Denn Arbeitgebende fürchten den Aufwand, der mit der Planung und Administration solcher Maßnahmen einhergeht. Arbeitnehmende in der Pflege wiederum scheuen häufig selbst kleine finanzielle Beiträge oder haben schlicht gar nicht die Möglichkeit, zusätzlich zu Arbeit und Familie, an solchen Programmen teilzunehmen.
Die Pflicht zum Träumen
Maßnahmen zur Gesundheitsförderung können nachweislich Risiken mindern und Menschen widerstandsfähiger für Ihre Tätigkeiten machen. Das gilt besonders für die Pflege, wo die Belastung für Körper und Psyche faktisch besonders hoch ist. Allerdings zeigt sich die Wirkung gesundheitsfördernder Maßnahmen häufig erst längerfristig, es gibt also keine schnellen Ergebnisse. Die würden allerdings eventuell zur Motivation beitragen und es andererseits der Wissenschaft erleichtern, gezielt und individuell zu belegen, welche Maßnahmen wie wirksam sind. Viele Ursache-Wirkungs-Zusammenhänge in der Gesundheitsförderung sind jedoch durch die zahlreichen Einfluss-Variablen, die über eine lange Zeit wirken, nur schwer zweifelsfrei nachzuweisen.

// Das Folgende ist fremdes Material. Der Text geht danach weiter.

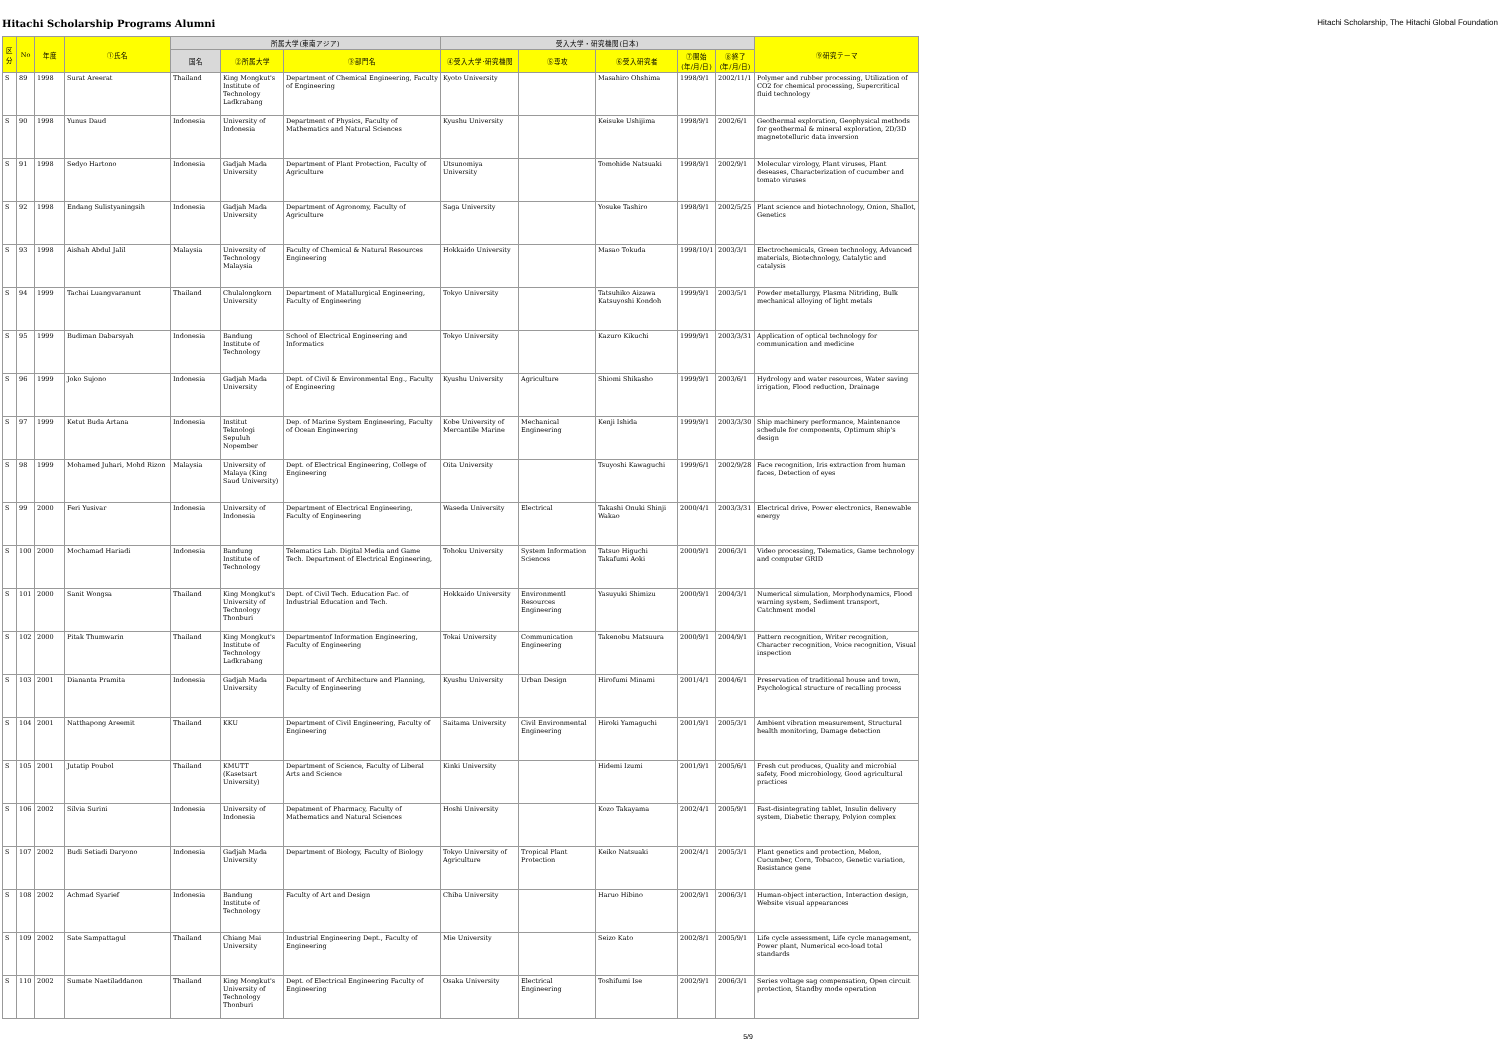Hitachi Scholarship Programs Alumni Hitachi Scholarship, The Hitachi Global Foundation
| 区分 | No | 年度 | ①氏名 | 所属大学(東南アジア) | | | 受入大学・研究機関(日本) | | | | | ⑨研究テーマ |
| --- | --- | --- | --- | --- | --- | --- | --- | --- | --- | --- | --- | --- |
| | | | | 国名 | ②所属大学 | ③部門名 | ④受入大学･研究機関 | ⑤専攻 | ⑥受入研究者 | ⑦開始 (年/月/日) | ⑧終了 (年/月/日) | |
| S | 89 | 1998 | Surat Areerat | Thailand | King Mongkut's Institute of Technology Ladkrabang | Department of Chemical Engineering, Faculty of Engineering | Kyoto University | | Masahiro Ohshima | 1998/9/1 | 2002/11/1 | Polymer and rubber processing, Utilization of CO2 for chemical processing, Supercritical fluid technology |
| S | 90 | 1998 | Yunus Daud | Indonesia | University of Indonesia | Department of Physics, Faculty of Mathematics and Natural Sciences | Kyushu University | | Keisuke Ushijima | 1998/9/1 | 2002/6/1 | Geothermal exploration, Geophysical methods for geothermal & mineral exploration, 2D/3D magnetotelluric data inversion |
| S | 91 | 1998 | Sedyo Hartono | Indonesia | Gadjah Mada University | Department of Plant Protection, Faculty of Agriculture | Utsunomiya University | | Tomohide Natsuaki | 1998/9/1 | 2002/9/1 | Molecular virology, Plant viruses, Plant deseases, Characterization of cucumber and tomato viruses |
| S | 92 | 1998 | Endang Sulistyaningsih | Indonesia | Gadjah Mada University | Department of Agronomy, Faculty of Agriculture | Saga University | | Yosuke Tashiro | 1998/9/1 | 2002/5/25 | Plant science and biotechnology, Onion, Shallot, Genetics |
| S | 93 | 1998 | Aishah Abdul Jalil | Malaysia | University of Technology Malaysia | Faculty of Chemical & Natural Resources Engineering | Hokkaido University | | Masao Tokuda | 1998/10/1 | 2003/3/1 | Electrochemicals, Green technology, Advanced materials, Biotechnology, Catalytic and catalysis |
| S | 94 | 1999 | Tachai Luangvaranunt | Thailand | Chulalongkorn University | Department of Matallurgical Engineering, Faculty of Engineering | Tokyo University | | Tatsuhiko Aizawa Katsuyoshi Kondoh | 1999/9/1 | 2003/5/1 | Powder metallurgy, Plasma Nitriding, Bulk mechanical alloying of light metals |
| S | 95 | 1999 | Budiman Dabarsyah | Indonesia | Bandung Institute of Technology | School of Electrical Engineering and Informatics | Tokyo University | | Kazuro Kikuchi | 1999/9/1 | 2003/3/31 | Application of optical technology for communication and medicine |
| S | 96 | 1999 | Joko Sujono | Indonesia | Gadjah Mada University | Dept. of Civil & Environmental Eng., Faculty of Engineering | Kyushu University | Agriculture | Shiomi Shikasho | 1999/9/1 | 2003/6/1 | Hydrology and water resources, Water saving irrigation, Flood reduction, Drainage |
| S | 97 | 1999 | Ketut Buda Artana | Indonesia | Institut Teknologi Sepuluh Nopember | Dep. of Marine System Engineering, Faculty of Ocean Engineering | Kobe University of Mercantile Marine | Mechanical Engineering | Kenji Ishida | 1999/9/1 | 2003/3/30 | Ship machinery performance, Maintenance schedule for components, Optimum ship's design |
| S | 98 | 1999 | Mohamed Juhari, Mohd Rizon | Malaysia | University of Malaya (King Saud University) | Dept. of Electrical Engineering, College of Engineering | Oita University | | Tsuyoshi Kawaguchi | 1999/6/1 | 2002/9/28 | Face recognition, Iris extraction from human faces, Detection of eyes |
| S | 99 | 2000 | Feri Yusivar | Indonesia | University of Indonesia | Department of Electrical Engineering, Faculty of Engineering | Waseda University | Electrical | Takashi Onuki Shinji Wakao | 2000/4/1 | 2003/3/31 | Electrical drive, Power electronics, Renewable energy |
| S | 100 | 2000 | Mochamad Hariadi | Indonesia | Bandung Institute of Technology | Telematics Lab. Digital Media and Game Tech. Department of Electrical Engineering, | Tohoku University | System Information Sciences | Tatsuo Higuchi Takafumi Aoki | 2000/9/1 | 2006/3/1 | Video processing, Telematics, Game technology and computer GRID |
| S | 101 | 2000 | Sanit Wongsa | Thailand | King Mongkut's University of Technology Thonburi | Dept. of Civil Tech. Education Fac. of Industrial Education and Tech. | Hokkaido University | Environmentl Resources Engineering | Yasuyuki Shimizu | 2000/9/1 | 2004/3/1 | Numerical simulation, Morphodynamics, Flood warning system, Sediment transport, Catchment model |
| S | 102 | 2000 | Pitak Thumwarin | Thailand | King Mongkut's Institute of Technology Ladkrabang | Departmentof Information Engineering, Faculty of Engineering | Tokai University | Communication Engineering | Takenobu Matsuura | 2000/9/1 | 2004/9/1 | Pattern recognition, Writer recognition, Character recognition, Voice recognition, Visual inspection |
| S | 103 | 2001 | Diananta Pramita | Indonesia | Gadjah Mada University | Department of Architecture and Planning, Faculty of Engineering | Kyushu University | Urban Design | Hirofumi Minami | 2001/4/1 | 2004/6/1 | Preservation of traditional house and town, Psychological structure of recalling process |
| S | 104 | 2001 | Natthapong Areemit | Thailand | KKU | Department of Civil Engineering, Faculty of Engineering | Saitama University | Civil Environmental Engineering | Hiroki Yamaguchi | 2001/9/1 | 2005/3/1 | Ambient vibration measurement, Structural health monitoring, Damage detection |
| S | 105 | 2001 | Jutatip Poubol | Thailand | KMUTT (Kasetsart University) | Department of Science, Faculty of Liberal Arts and Science | Kinki University | | Hidemi Izumi | 2001/9/1 | 2005/6/1 | Fresh cut produces, Quality and microbial safety, Food microbiology, Good agricultural practices |
| S | 106 | 2002 | Silvia Surini | Indonesia | University of Indonesia | Depatment of Pharmacy, Faculty of Mathematics and Natural Sciences | Hoshi University | | Kozo Takayama | 2002/4/1 | 2005/9/1 | Fast-disintegrating tablet, Insulin delivery system, Diabetic therapy, Polyion complex |
| S | 107 | 2002 | Budi Setiadi Daryono | Indonesia | Gadjah Mada University | Department of Biology, Faculty of Biology | Tokyo University of Agriculture | Tropical Plant Protection | Keiko Natsuaki | 2002/4/1 | 2005/3/1 | Plant genetics and protection, Melon, Cucumber, Corn, Tobacco, Genetic variation, Resistance gene |
| S | 108 | 2002 | Achmad Syarief | Indonesia | Bandung Institute of Technology | Faculty of Art and Design | Chiba University | | Haruo Hibino | 2002/9/1 | 2006/3/1 | Human-object interaction, Interaction design, Website visual appearances |
| S | 109 | 2002 | Sate Sampattagul | Thailand | Chiang Mai University | Industrial Engineering Dept., Faculty of Engineering | Mie University | | Seizo Kato | 2002/8/1 | 2005/9/1 | Life cycle assessment, Life cycle management, Power plant, Numerical eco-load total standards |
| S | 110 | 2002 | Sumate Naetiladdanon | Thailand | King Mongkut's University of Technology Thonburi | Dept. of Electrical Engineering Faculty of Engineering | Osaka University | Electrical Engineering | Toshifumi Ise | 2002/9/1 | 2006/3/1 | Series voltage sag compensation, Open circuit protection, Standby mode operation |
5/9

Zusammengenommen sind dies Voraussetzungen, unter denen Gesundheitsförderung in der Pflege weiterhin ein Schattendasein fristen dürfte. Daran könnte eine gesetzliche Durchführungspflicht auf der Arbeitgebenden-Seite etwas ändern. So sind auch die beiden anderen Säulen des betrieblichen Gesundheitsmanagements, die Arbeitssicherheit und die betriebliche Eingliederung organisiert. Außerdem könnte die Einbindung gesundheitsfördernder Programme in die Arbeitszeit die Motivation bei Arbeitnehmenden voranbringen.

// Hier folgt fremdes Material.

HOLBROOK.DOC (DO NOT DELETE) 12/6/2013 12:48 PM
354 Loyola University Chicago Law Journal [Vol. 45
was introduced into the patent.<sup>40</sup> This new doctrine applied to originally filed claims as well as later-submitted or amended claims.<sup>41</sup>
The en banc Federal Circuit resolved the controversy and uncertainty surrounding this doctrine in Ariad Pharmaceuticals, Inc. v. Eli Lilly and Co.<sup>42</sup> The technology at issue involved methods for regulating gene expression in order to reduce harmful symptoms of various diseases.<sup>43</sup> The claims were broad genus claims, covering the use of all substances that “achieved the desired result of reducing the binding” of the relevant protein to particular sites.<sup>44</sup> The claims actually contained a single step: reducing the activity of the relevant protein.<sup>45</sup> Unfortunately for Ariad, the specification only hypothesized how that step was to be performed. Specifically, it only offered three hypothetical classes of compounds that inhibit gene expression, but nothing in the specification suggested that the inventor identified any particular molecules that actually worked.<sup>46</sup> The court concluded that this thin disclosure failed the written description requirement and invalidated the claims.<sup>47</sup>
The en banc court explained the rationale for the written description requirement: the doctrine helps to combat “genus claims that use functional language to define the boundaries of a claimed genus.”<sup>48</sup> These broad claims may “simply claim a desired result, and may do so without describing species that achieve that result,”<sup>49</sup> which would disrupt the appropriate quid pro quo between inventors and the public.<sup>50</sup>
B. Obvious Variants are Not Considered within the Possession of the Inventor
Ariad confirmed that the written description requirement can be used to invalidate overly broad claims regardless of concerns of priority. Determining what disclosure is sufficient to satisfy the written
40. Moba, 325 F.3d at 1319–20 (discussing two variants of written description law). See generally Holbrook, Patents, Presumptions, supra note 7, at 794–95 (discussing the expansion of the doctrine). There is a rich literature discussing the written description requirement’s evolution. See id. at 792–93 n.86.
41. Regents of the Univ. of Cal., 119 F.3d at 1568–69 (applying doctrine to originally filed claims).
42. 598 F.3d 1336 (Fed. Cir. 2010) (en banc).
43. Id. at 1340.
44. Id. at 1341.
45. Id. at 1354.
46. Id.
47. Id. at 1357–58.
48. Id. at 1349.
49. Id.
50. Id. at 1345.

Der Schlüssel dafür liegt wie so oft in der Budgetierung. Kurzfristig ist die Umsetzung einer Präventions-Pflicht teuer. Langfristig dürfte es sich auszahlen, sowohl auf Arbeitgebendenseite als auch volkswirtschaftlich – durch Verminderung der Erkrankungen – und erst recht bei gesünderen Pflegekräften mit einem Mehr an Lebensqualität. In der Angehörigenpflege könnte ein Anreiz durch eine Verknüpfung des Pflegegeld-Anspruchs mit der verpflichtenden Wahrnehmung von Präventionsangeboten liegen. Hier könnte der Schlüssel zu mehr Gesundheit in dem Prinzip des Förderns durch Fordern liegen.